HABER MERKEZİ –
Hakikat ve adalet arayışı nedeniyle omuz omuza direnen, 3 gün arayla doğup büyüdükleri evlerinin karşısında toprağa verilen Erkan ve Uğur Burakmak’ın yaşamları ve arayışları Kürtlerin Sur’da verdikleri destansı mücadelenin de işaretlerini veriyor. Burakmak kardeşlerin arkasında bıraktığı acılı ama bir o kadar onurlu duran aile ise, çocuklarının mücadelesinin yaşam ile ölüm arasındaki tercihin sadece özgürlük olduğunun farkında olarak yaşananları anlatıyor.
Diyarbakır’ın Silvan ilçesine bağlı Şifqet köyünde yan yana duran iki mezar. Üzerlerine renkli gülleri ekilen ve yan yana oyunlar oynadıkları bahçenin tam karşısında yatan iki kardeşin mezarı. Birbirlerine sevgi ile bağlı olan ve birbirlerinin yolunu takip eden iki kardeş 9 yıl birbirlerinden ayrı kaldıktan sonra Sur’da yeniden buluştu. Sur ilçesinde yaşanan yüzyılın en büyük kuşatmasına karşı verilen tarihi direnişte yer alırken yaşamlarını yitiren ve 3 gün arayla yan yana defnedilen iki kardeşin mezarı çocukluk anılarının bir soluk ötesinde duruyor.
Erkan Burakmak 1984’te Uğur Burakmak ise 1991’de dünyaya gelir. Birbirine zıt iki kardeşin önce yürekleri sonra da yolları Sur’da kesişir. 12 çocuklu ailenin iki çocuğu olarak büyür Erkan ve Uğur. Erkan, aktif, cesur, güleç yüzlü bir çocuk iken Uğur, sessiz, sakin bir çocuk olarak büyür. Yemyeşil bir köyde büyüyen bu iki çocuk çok da güzel bir dünya içinde doğmazlar, ailelerinden Mehmet Sofi katledilir ardından Mehmet’in oğlu Murat Sofi ve başka bir akrabaları olan Doktor Zeki Tanrıkulu da katledilir her ikisinin de mezarları bulunamaz.
Hakkari’de kolu kırılan Cüneyt ve adalet
Erkan daha çocuk yaşta Adalet kavramı üzerine tartışmalar yürütür ve evde bile bir adaletsizlik durumu varsa buna karşı çıkar. 2008 yılının Newroz’unda Hakkâri’de polisin Cüneyt Ertuş isimli çocuğun kolunu kırması görüntüsünden çok etkilenir ve kardeşiyle birlikte damda uyuduğu bir gece yıldızlar altında, “Ben aradığım yaşam biçiminin nerede olduğunu biliyorum. Burada bunca zulüm ve adaletsizlik yaşanırken nasıl böyle kalayım. Bunca zulüm yaşanırken bizim normal bir yaşam sürdürmemiz nasıl olur” der.
▬▬▬
Çalışma soruları:
**a)** Burakmak kardeşler hakkındaki haberden "HABER MERKEZİ –" ifadesinden "olarak yaşananları anlatıyor." ifadesine kadar olan kısmı birebir aktarın.
**b)** Burakmak kardeşler hakkındaki haberde geçen "Erkan Burakmak 1984’te Uğur Burakmak ise 1991’de dünyaya gelir." cümlesini İngilizceye çevirin.
**c)** Burakmak kardeşler hakkındaki haberin son cümlesinden sonrasını getirin.

Verilen materyal:
▬▬▬
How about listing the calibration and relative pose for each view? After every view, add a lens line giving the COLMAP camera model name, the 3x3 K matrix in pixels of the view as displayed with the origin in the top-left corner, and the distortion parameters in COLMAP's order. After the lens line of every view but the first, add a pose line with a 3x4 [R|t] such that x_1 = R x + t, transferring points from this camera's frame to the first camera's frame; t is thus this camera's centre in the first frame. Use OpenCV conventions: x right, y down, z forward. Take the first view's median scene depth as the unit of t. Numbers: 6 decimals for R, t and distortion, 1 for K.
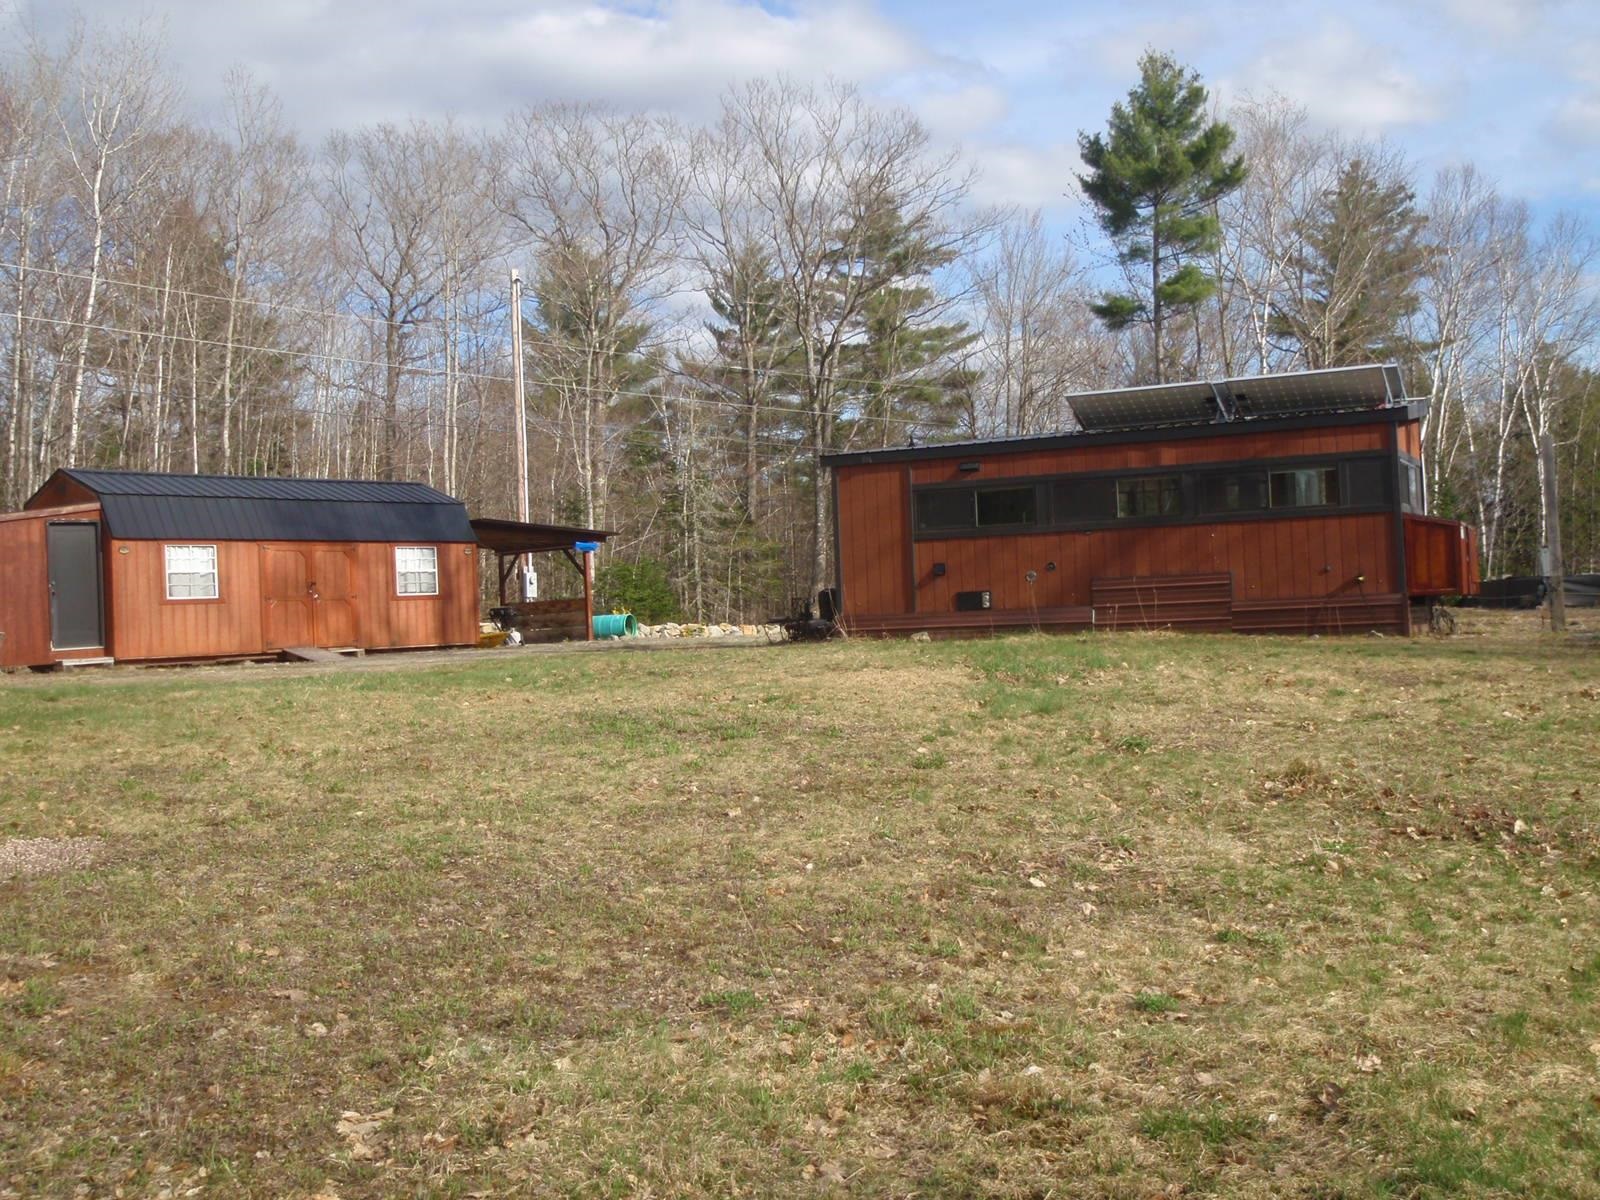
lens RADIAL K [[1844.9, 0, 799.7], [0, 1844.9, 594.7], [0, 0, 1]] dist [0.025713, 0.000000]
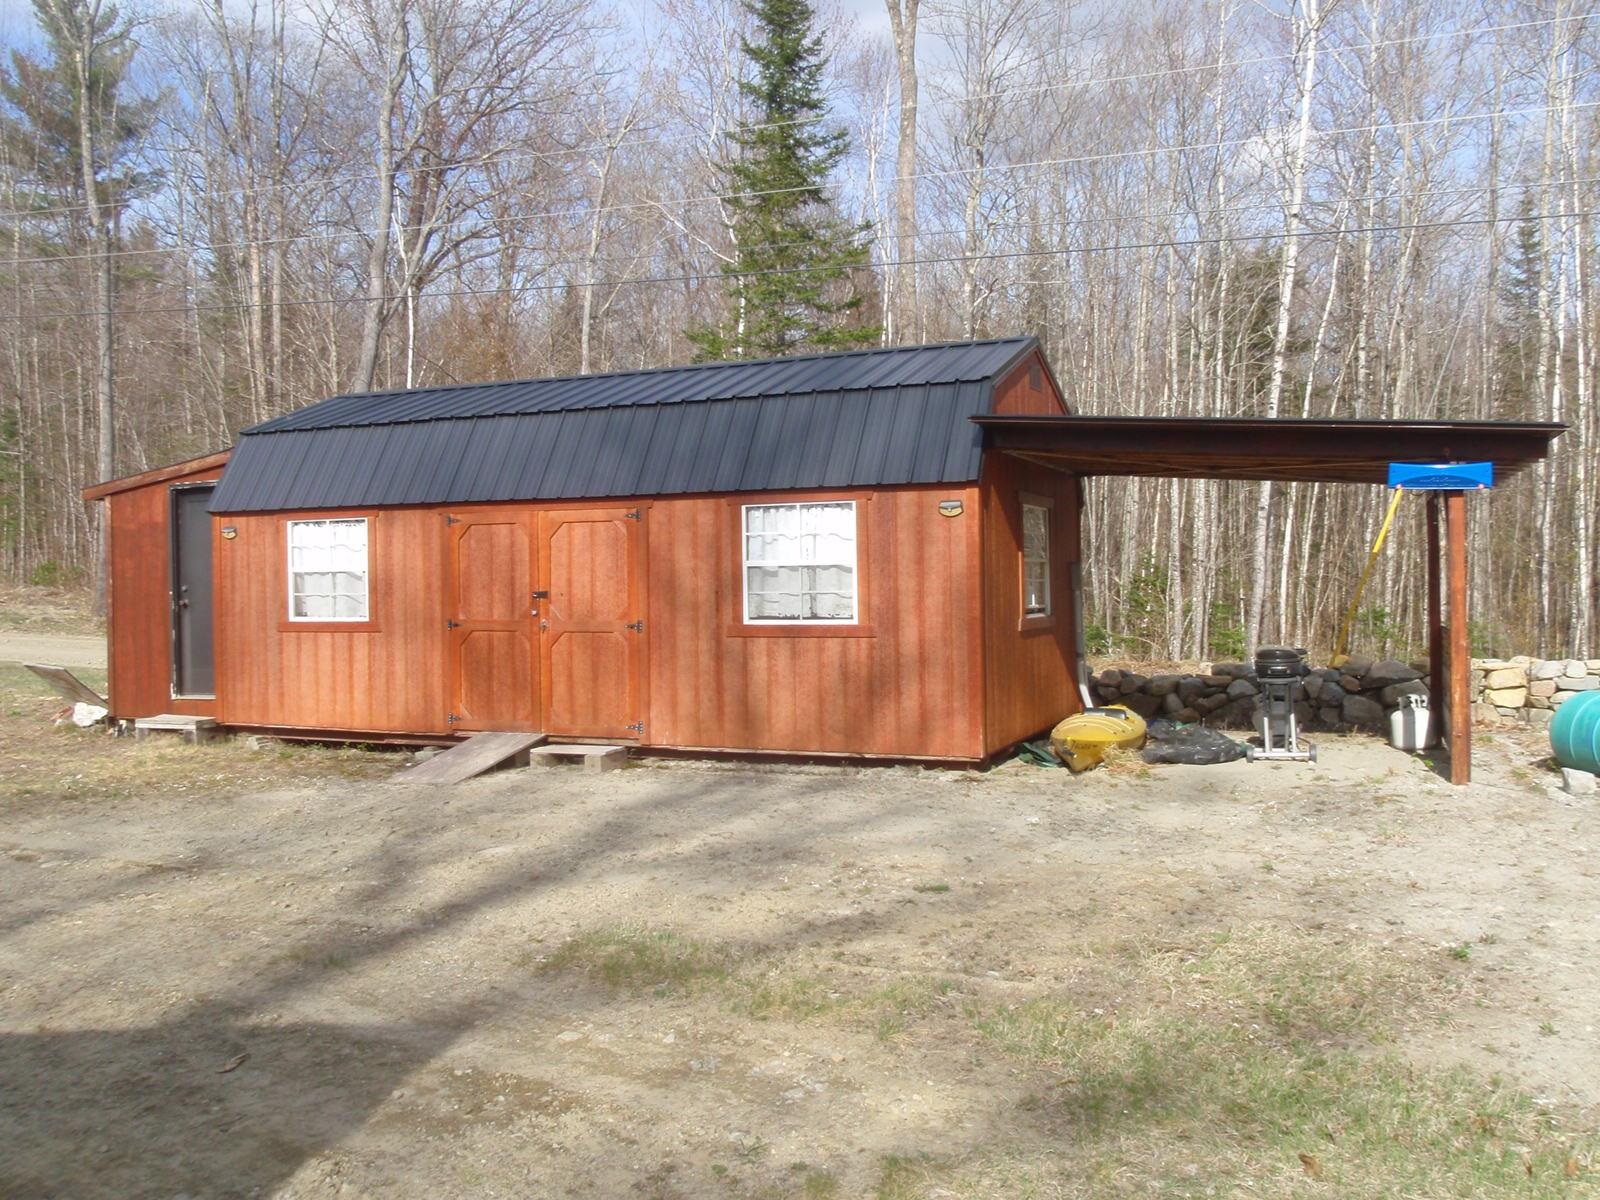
lens RADIAL K [[1387.7, 0, 798.2], [0, 1387.7, 607.9], [0, 0, 1]] dist [-0.036185, 0.020666]
pose [[0.287544, 0.041722, -0.956858, 0.086256], [0.005118, 0.998970, 0.045096, -0.018841], [0.957754, -0.017865, 0.287034, 1.020047]]
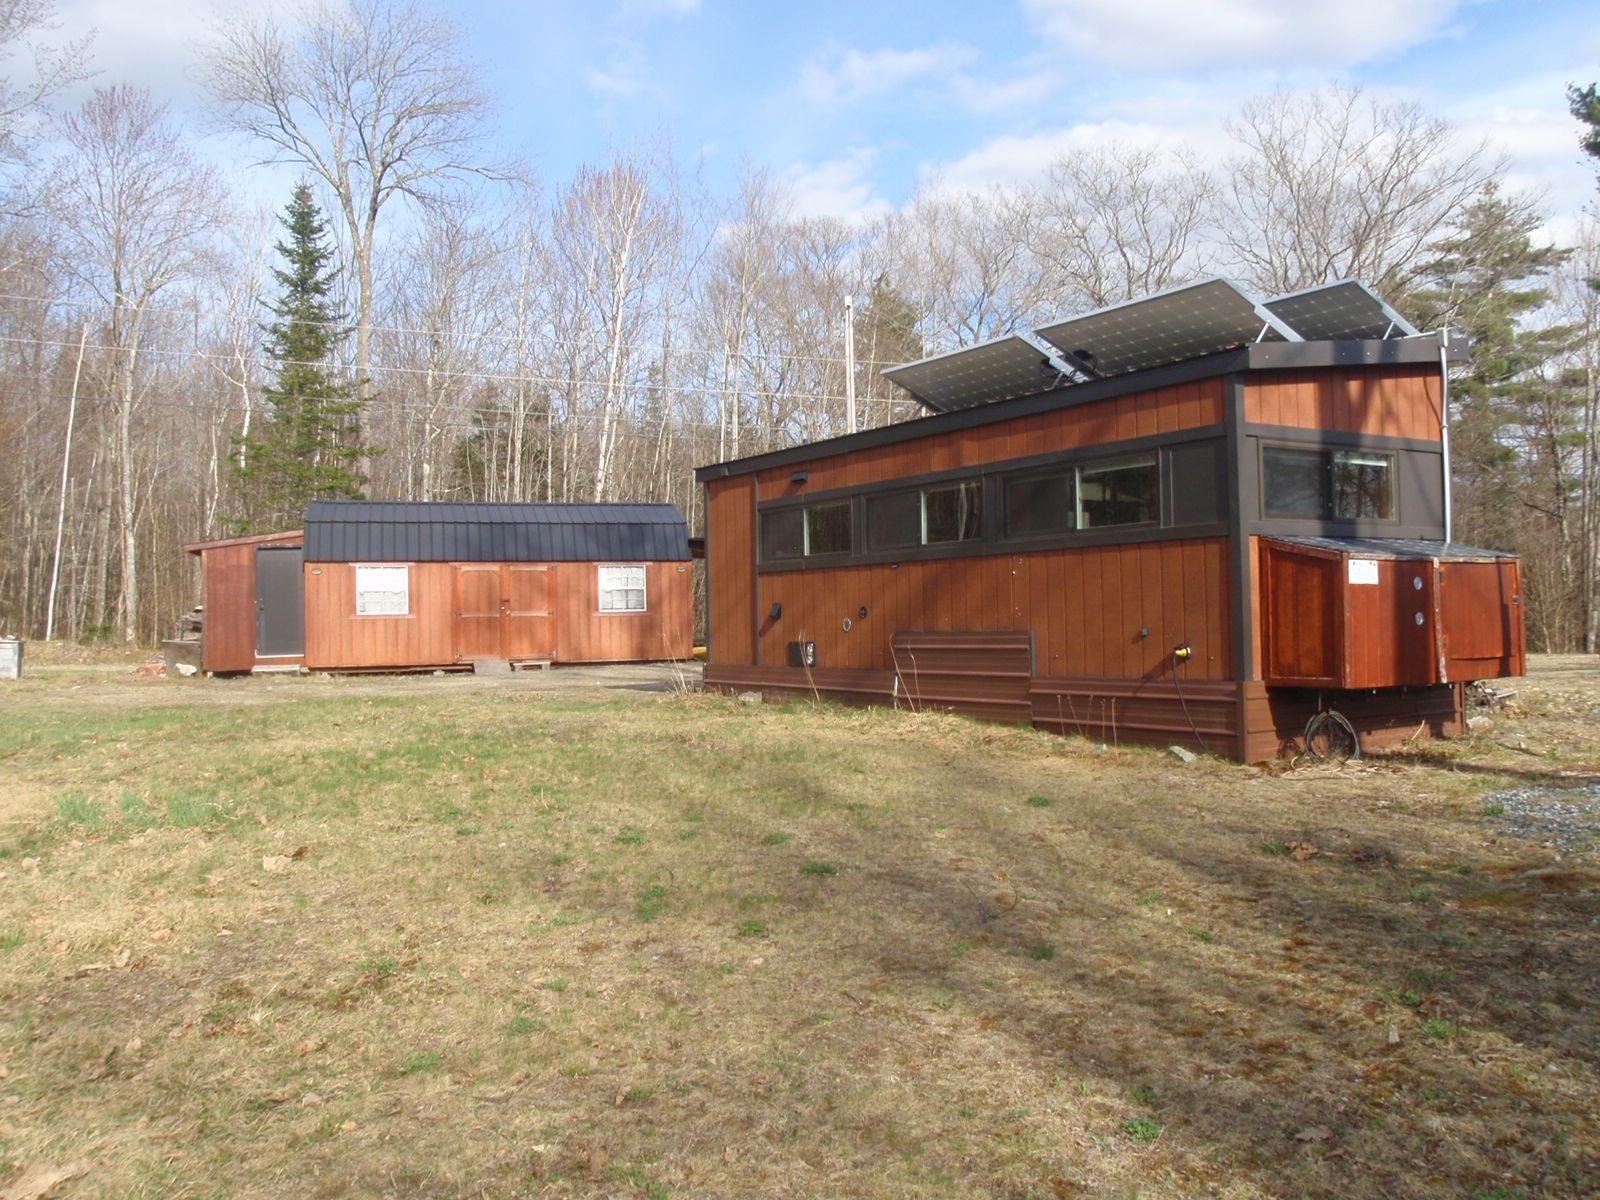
lens RADIAL K [[1387.7, 0, 760.2], [0, 1387.7, 579.5], [0, 0, 1]] dist [-0.036185, 0.020666]
pose [[0.839784, 0.009593, -0.542836, 0.319456], [-0.009372, 0.999951, 0.003173, -0.023863], [0.542840, 0.002423, 0.839833, 0.422854]]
▬▬▬
Görev yanıtları:
**a)**
HABER MERKEZİ –
Hakikat ve adalet arayışı nedeniyle omuz omuza direnen, 3 gün arayla doğup büyüdükleri evlerinin karşısında toprağa verilen Erkan ve Uğur Burakmak’ın yaşamları ve arayışları Kürtlerin Sur’da verdikleri destansı mücadelenin de işaretlerini veriyor. Burakmak kardeşlerin arkasında bıraktığı acılı ama bir o kadar onurlu duran aile ise, çocuklarının mücadelesinin yaşam ile ölüm arasındaki tercihin sadece özgürlük olduğunun farkında olarak yaşananları anlatıyor.

**b)** Erkan Burakmak is born in 1984, and Uğur Burakmak in 1991.

**c)**
Amara’da katledilen Mahsun Karaoğlan…
Üniversite yıllarında gençlik hareketi içinde yer almaya başlayan Erkan, 2008 yılında 8 ay boyunca tutuklu kalır. Bu sürece içerisinde kardeşi Uğur’a yazdığı mektupta, “Özgürlüğe giden yol emek ve çabadan geçer. Sürekli olarak şu soruyu sor ben kimim ve hep aynı sorunun cevabını ara” talebinde bulunur.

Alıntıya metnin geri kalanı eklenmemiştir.